Complément d’information

La Loi relative à l’ordre public confère à la police et à d’autres instances de vastes pouvoirs arbitraires leur permettant de restreindre ou d’interdire les manifestations et réunions publiques, dans un environnement où les défenseurs des droits sont déjà soumis à d’importantes restrictions. Par exemple, l’article 3 de la Loi relative à l’ordre public inclut les manifestations individuelles dans sa définition des rassemblements, ce qui apporte des restrictions inutiles au droit individuel à la liberté d’expression et de réunion pacifique. De plus, il est impossible de savoir avec précision quand une personne doit demander une autorisation pour des activités menées dans un espace public.

À partir du 3 avril 2017, les organisateurs d’événements publics ont dû se conformer à des mesures encore plus strictes, et notamment demander une autorisation au moins 28 jours à l’avance et informer la police de leurs prévisions quant à la taille du rassemblement, à la suite d’une modification de la Loi relative à l’ordre public.

À défaut, ils peuvent faire l’objet d’une amende de 20 000 dollars singapouriens, d’une peine d’emprisonnement allant jusqu’à un an, voire des deux sanctions cumulées. De telles mesures sont inutiles et disproportionnées et mènent à des violations du droit à la liberté d’expression et de réunion pacifique.

En février 2017, Han Hui Hui, militante politique critique à l’égard du gouvernement, a été condamnée à une amende de 3 100 dollars singapouriens parce qu’elle avait organisé une manifestation pacifique au parc Hong Lim, en 2014, pour dénoncer la mauvaise utilisation des caisses de retraite publiques. En conséquence, elle ne pourra pas se porter candidate aux prochaines élections législatives.

En juin, les organisateurs du Pink Dot – un événement annuel rassemblant des lesbiennes, des gays et des personnes bisexuelles, transgenres et intersexuées (LGBTI), leurs amis, leurs proches et des personnes soutenant leurs droits – ont été contraints de mettre en place des barricades autour du parc Hong Lim, où devait se tenir cet événement, et de vérifier l’identité des participants, afin de veiller à ce qu’aucun étranger ne participe à l’événement.

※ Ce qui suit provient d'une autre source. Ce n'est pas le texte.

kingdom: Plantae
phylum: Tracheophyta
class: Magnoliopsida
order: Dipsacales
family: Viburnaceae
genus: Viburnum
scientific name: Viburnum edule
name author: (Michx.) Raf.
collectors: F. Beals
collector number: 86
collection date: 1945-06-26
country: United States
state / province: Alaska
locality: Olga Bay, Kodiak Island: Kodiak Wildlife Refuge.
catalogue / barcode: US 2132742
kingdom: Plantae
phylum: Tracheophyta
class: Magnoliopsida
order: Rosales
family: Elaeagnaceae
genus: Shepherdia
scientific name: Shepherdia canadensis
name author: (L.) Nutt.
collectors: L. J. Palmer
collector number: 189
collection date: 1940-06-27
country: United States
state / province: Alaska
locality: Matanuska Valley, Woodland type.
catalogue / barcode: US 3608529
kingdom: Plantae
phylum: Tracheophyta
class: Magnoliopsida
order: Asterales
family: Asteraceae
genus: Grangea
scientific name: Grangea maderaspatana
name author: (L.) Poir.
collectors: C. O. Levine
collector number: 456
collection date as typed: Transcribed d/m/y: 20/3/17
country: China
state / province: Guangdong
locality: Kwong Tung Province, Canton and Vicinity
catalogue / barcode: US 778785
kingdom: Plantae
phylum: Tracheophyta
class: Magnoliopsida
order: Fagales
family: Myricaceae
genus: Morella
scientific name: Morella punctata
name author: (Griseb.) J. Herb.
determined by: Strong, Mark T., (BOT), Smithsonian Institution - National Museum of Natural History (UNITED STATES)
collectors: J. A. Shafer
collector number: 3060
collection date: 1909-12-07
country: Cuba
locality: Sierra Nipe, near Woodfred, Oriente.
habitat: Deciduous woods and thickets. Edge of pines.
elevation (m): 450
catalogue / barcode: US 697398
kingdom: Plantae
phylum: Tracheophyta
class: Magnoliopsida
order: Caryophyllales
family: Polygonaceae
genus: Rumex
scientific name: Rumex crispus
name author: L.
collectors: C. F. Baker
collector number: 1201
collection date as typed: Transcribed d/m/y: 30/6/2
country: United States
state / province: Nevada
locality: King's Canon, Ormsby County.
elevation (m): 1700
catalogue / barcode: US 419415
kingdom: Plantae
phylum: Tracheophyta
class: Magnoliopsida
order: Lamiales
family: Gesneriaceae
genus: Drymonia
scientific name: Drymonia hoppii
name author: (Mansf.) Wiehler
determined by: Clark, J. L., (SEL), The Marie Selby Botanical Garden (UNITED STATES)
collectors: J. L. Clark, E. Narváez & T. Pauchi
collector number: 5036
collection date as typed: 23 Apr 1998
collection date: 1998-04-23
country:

En septembre, des militants anti-peine de mort, notamment Kirsten Han, Jolovan Wham, Terry Xu et Jason Woo, ont fait l’objet d’une enquête de police pour participation à une réunion publique non autorisée, parce qu’ils avaient pris part à une veillée pacifique contre l’exécution de Prabagaran Srivijayan, un ressortissant malaisien, devant la prison de Changi le 14 juillet 2017.